→ Problem requirements: Reproduce the Packet editorial on Princeton Community Village starting with "PCV also stands" and going on through "and volunteer support.", swapping "cooperative spirit" out for "collaborative spirit".

PACKET EDITORIAL, June 23
By:
With Princeton Community Village getting ready to celebrate its 25th anniversary this weekend, this may be a proper occasion for all of us to pause and pay tribute to the remarkably rich diversity that has come to characterize the Princeton community. From PCV to the Western Section, from Riverside to the Ridge, from Jugtown to John-Witherspoon, the ethnic, cultural, racial, religious and socio-economic mix that blends together through the streets and neighborhoods of Princeton is truly worthy of celebration.
It was not always thus. In fact, more than a few Princetonians can remember the days — and they weren’t that long ago — when some restaurants in town served whites only, when Caucasian children went to the Nassau Street School and Negro children went to the Witherspoon School for Colored Children on Quarry Street, when Princeton University was widely known as the northernmost Southern school in America and the surrounding community bore a similar reputation.
As the walls of segregation came tumbling down, as the university systematically removed the barriers to admission — first by race and religion, then by gender — Princeton became a different place. A better place. A place where the Italian families who had come across the Atlantic to cut the stone that built the university’s dormitories, where the African-American families who had come north to work in the rubber factories and textile mills of Trenton, could settle down and raise their own children and send them to universities. A place where, today, Guatemalan and Chinese and Croatian and Vietnamese and Indian and Mexican families come to pursue the American dream.
PCV symbolizes the proposition that Princeton — for all its landed-gentry wealth and snob appeal — is open to everyone. Built to provide housing for people of moderate incomes, PCV has allowed families who would otherwise not have been able to afford to live in Princeton an opportunity to do so. More than 50 of the current residents have lived there since the doors opened in 1975-76. And, as much as they have benefited from this experience, their presence and participation in the civic life of Princeton has enriched the community even more.
By providing housing for people of all ages, ethnic backgrounds and economic needs, PCV has made it possible for Princeton teachers, police officers, hospital workers, university employees, laborers and others to live in the community in which they work. This, in turn, has given residents a stake in their community. Together with Elm Court and Griggs Farm, also run by Princeton Community Housing, PCV has helped define Princeton as a community that is eclectic rather than homogeneous, inclusive rather than exclusionary, embracing rather than insular.
PCV also stands as a model of the kind of cooperative spirit that can be generated when government, nonprofits and faith-based organizations set their minds on working together toward a common goal. The state and federal governments provided major funding for PCV, through several of the Great Society social programs that have since fallen out of political favor. No fewer than 19 nonprofit and faith-based organizations in the community have chipped in with financial and volunteer support.
All will join together this weekend in celebration of PCV’s 25 years of operation. It is, indeed, an occasion to celebrate, not just for those who live there but for the whole community.

→ Data under study:

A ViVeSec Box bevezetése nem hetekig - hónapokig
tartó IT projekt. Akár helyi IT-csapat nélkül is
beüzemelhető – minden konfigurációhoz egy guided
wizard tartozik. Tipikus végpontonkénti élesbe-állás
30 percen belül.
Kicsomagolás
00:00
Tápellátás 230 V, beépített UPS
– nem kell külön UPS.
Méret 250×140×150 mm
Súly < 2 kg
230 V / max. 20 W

* * *

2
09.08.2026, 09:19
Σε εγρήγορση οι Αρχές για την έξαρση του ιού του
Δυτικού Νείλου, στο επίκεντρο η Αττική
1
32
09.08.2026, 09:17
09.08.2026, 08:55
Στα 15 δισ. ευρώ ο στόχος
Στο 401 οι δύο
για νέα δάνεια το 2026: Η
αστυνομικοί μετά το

* * *

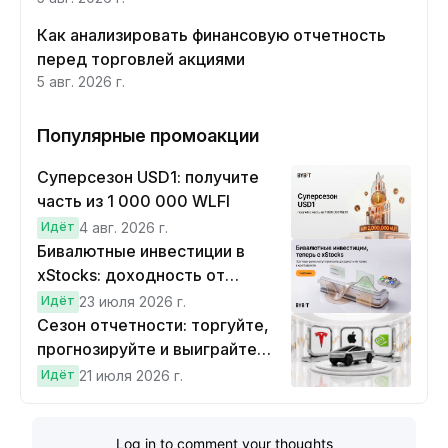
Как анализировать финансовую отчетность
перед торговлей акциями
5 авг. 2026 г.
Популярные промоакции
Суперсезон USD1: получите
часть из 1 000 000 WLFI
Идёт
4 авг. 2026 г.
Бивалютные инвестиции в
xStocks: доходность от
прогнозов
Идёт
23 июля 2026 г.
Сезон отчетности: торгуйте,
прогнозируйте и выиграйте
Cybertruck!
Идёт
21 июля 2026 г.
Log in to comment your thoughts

→ Output for this task:
PCV also stands as a model of the kind of collaborative spirit that can be generated when government, nonprofits and faith-based organizations set their minds on working together toward a common goal. The state and federal governments provided major funding for PCV, through several of the Great Society social programs that have since fallen out of political favor. No fewer than 19 nonprofit and faith-based organizations in the community have chipped in with financial and volunteer support.